Put the data lines between the line containing "name author: (Huds.) P. Beauv." and the line containing "collector number: 10610", inclusive, into a Markdown table with the columns Row and Line. Number each row and omit blank lines.

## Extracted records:
━━━━━━
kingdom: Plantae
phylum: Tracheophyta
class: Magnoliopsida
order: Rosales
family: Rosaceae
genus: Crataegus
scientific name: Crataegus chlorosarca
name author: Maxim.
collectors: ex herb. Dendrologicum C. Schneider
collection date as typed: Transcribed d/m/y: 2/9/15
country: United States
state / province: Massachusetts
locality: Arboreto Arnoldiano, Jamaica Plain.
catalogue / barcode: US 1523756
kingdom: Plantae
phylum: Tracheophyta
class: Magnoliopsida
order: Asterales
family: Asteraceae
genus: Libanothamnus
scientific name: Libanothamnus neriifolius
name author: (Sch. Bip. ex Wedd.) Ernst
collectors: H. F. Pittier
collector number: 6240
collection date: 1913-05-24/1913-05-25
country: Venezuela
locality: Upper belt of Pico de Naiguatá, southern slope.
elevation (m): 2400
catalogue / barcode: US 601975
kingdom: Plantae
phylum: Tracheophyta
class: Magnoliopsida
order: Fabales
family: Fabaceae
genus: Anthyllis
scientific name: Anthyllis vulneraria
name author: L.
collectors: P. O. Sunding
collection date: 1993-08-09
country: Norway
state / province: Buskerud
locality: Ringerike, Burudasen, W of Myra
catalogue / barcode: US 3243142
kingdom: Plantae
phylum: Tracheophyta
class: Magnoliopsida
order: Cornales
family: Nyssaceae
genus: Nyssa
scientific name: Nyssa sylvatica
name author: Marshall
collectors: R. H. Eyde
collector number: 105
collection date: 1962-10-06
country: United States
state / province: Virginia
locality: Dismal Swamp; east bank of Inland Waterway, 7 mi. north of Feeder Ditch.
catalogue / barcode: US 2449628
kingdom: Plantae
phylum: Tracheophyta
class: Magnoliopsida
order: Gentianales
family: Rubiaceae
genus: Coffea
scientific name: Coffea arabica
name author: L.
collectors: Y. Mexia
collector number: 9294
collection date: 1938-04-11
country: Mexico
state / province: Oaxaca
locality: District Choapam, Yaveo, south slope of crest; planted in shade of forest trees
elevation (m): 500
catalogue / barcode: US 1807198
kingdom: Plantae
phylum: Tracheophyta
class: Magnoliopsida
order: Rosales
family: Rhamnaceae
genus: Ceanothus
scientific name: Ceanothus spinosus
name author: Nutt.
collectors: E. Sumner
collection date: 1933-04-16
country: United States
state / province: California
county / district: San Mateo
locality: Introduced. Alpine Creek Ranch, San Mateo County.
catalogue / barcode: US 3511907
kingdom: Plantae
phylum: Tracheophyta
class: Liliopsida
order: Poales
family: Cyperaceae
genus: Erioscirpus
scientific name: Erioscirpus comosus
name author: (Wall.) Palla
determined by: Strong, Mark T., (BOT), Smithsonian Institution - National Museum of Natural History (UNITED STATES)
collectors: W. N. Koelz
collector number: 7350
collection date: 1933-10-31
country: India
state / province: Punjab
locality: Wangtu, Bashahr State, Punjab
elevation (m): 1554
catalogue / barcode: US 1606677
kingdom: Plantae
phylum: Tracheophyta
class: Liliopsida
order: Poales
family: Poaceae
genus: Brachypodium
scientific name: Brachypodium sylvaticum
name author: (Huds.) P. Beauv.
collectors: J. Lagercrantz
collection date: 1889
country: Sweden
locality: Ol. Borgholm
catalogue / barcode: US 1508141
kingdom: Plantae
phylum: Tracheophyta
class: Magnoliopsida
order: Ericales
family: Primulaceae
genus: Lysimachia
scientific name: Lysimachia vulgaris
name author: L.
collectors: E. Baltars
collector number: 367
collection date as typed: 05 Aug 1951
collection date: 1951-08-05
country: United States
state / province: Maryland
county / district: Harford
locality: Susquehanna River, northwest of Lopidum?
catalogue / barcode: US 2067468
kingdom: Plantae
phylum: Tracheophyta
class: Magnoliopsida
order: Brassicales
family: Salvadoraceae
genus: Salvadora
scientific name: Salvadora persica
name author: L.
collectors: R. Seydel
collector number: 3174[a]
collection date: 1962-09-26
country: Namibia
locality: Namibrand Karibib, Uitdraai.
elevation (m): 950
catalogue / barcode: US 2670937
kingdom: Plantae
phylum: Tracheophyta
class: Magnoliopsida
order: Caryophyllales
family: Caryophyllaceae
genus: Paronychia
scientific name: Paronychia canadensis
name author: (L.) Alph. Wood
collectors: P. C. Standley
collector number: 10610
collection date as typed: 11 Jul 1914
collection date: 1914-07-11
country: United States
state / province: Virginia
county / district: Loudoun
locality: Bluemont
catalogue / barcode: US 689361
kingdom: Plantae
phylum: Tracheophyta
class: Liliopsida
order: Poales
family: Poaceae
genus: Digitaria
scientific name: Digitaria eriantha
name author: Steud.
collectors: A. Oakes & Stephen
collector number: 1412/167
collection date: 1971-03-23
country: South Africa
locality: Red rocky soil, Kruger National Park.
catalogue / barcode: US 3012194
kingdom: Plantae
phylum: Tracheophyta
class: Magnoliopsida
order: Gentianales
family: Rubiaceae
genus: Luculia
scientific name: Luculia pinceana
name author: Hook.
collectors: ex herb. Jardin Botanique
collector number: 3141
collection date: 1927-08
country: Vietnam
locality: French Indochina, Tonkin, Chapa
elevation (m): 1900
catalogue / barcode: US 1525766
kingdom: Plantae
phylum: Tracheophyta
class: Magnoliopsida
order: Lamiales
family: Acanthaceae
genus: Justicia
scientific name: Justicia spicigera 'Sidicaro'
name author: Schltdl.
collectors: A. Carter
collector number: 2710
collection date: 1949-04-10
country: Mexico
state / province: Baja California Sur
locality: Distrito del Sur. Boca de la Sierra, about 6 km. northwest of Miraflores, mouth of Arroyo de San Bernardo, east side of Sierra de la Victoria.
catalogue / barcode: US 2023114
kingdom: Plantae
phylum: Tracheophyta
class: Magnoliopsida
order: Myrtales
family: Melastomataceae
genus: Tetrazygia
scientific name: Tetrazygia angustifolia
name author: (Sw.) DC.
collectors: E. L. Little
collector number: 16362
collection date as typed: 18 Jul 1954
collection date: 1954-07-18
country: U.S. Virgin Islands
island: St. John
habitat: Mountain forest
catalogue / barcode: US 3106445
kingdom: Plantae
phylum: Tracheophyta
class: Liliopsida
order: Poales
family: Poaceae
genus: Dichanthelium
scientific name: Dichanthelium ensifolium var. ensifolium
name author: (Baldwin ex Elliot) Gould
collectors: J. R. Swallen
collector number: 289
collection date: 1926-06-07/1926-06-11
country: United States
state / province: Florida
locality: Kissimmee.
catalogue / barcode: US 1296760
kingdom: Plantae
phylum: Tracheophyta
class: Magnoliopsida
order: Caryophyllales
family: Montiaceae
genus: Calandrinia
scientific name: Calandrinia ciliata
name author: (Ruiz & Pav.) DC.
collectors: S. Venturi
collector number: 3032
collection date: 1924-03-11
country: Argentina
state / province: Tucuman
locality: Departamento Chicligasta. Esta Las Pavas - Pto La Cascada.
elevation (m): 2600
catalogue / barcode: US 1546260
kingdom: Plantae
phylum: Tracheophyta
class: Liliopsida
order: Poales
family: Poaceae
━━━━━━
## Worked answer:
| Row | Line |
|---|---|
| 1 | name author: (Huds.) P. Beauv. |
| 2 | collectors: J. Lagercrantz |
| 3 | collection date: 1889 |
| 4 | country: Sweden |
| 5 | locality: Ol. Borgholm |
| 6 | catalogue / barcode: US 1508141 |
| 7 | kingdom: Plantae |
| 8 | phylum: Tracheophyta |
| 9 | class: Magnoliopsida |
| 10 | order: Ericales |
| 11 | family: Primulaceae |
| 12 | genus: Lysimachia |
| 13 | scientific name: Lysimachia vulgaris |
| 14 | name author: L. |
| 15 | collectors: E. Baltars |
| 16 | collector number: 367 |
| 17 | collection date as typed: 05 Aug 1951 |
| 18 | collection date: 1951-08-05 |
| 19 | country: United States |
| 20 | state / province: Maryland |
| 21 | county / district: Harford |
| 22 | locality: Susquehanna River, northwest of Lopidum? |
| 23 | catalogue / barcode: US 2067468 |
| 24 | kingdom: Plantae |
| 25 | phylum: Tracheophyta |
| 26 | class: Magnoliopsida |
| 27 | order: Brassicales |
| 28 | family: Salvadoraceae |
| 29 | genus: Salvadora |
| 30 | scientific name: Salvadora persica |
| 31 | name author: L. |
| 32 | collectors: R. Seydel |
| 33 | collector number: 3174[a] |
| 34 | collection date: 1962-09-26 |
| 35 | country: Namibia |
| 36 | locality: Namibrand Karibib, Uitdraai. |
| 37 | elevation (m): 950 |
| 38 | catalogue / barcode: US 2670937 |
| 39 | kingdom: Plantae |
| 40 | phylum: Tracheophyta |
| 41 | class: Magnoliopsida |
| 42 | order: Caryophyllales |
| 43 | family: Caryophyllaceae |
| 44 | genus: Paronychia |
| 45 | scientific name: Paronychia canadensis |
| 46 | name author: (L.) Alph. Wood |
| 47 | collectors: P. C. Standley |
| 48 | collector number: 10610 |